Collection entries
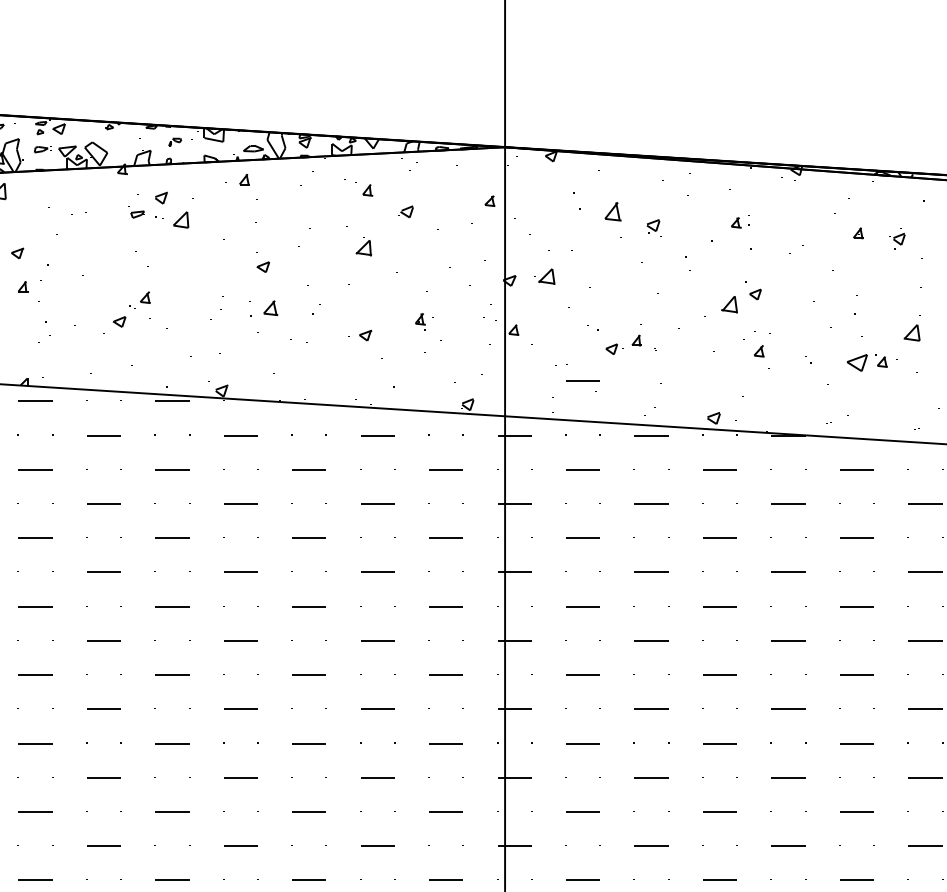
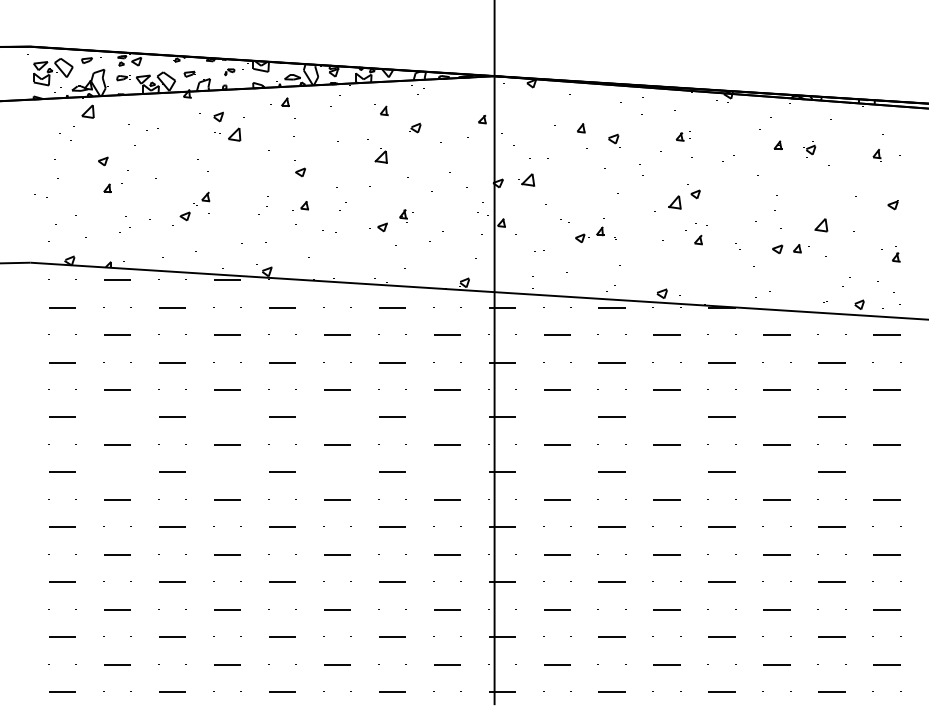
part: (613, 212) -> (581, 128), size x0.62
part: (137, 213) -> (189, 73), moved
part: (263, 308) -> (300, 205), size x0.71
part: (424, 320) -> (406, 215), moved
part: (857, 363) -> (777, 249), size x0.62
line: (583, 380) -> (557, 263), removed

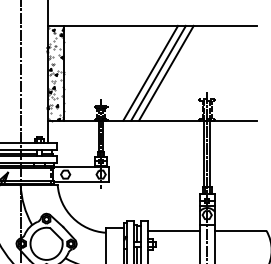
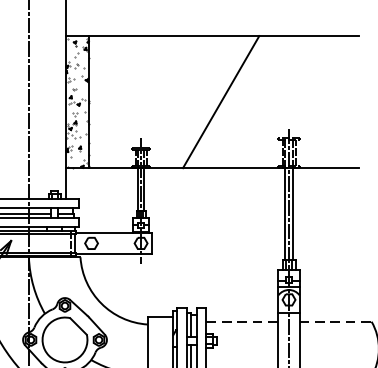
line: (150, 72) -> (209, 101), removed
line: (166, 72) -> (232, 101), removed
line: (173, 230) -> (241, 321), solid -> dashed
line: (240, 230) -> (335, 321), solid -> dashed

Work to be completed => Word for word, give again the lines from the line with "part: (424, 320) -> (406, 215), moved" through the end of the records above, with both ends included and the pictures left out.

Task response =>
part: (424, 320) -> (406, 215), moved
part: (857, 363) -> (777, 249), size x0.62
line: (583, 380) -> (557, 263), removed

line: (150, 72) -> (209, 101), removed
line: (166, 72) -> (232, 101), removed
line: (173, 230) -> (241, 321), solid -> dashed
line: (240, 230) -> (335, 321), solid -> dashed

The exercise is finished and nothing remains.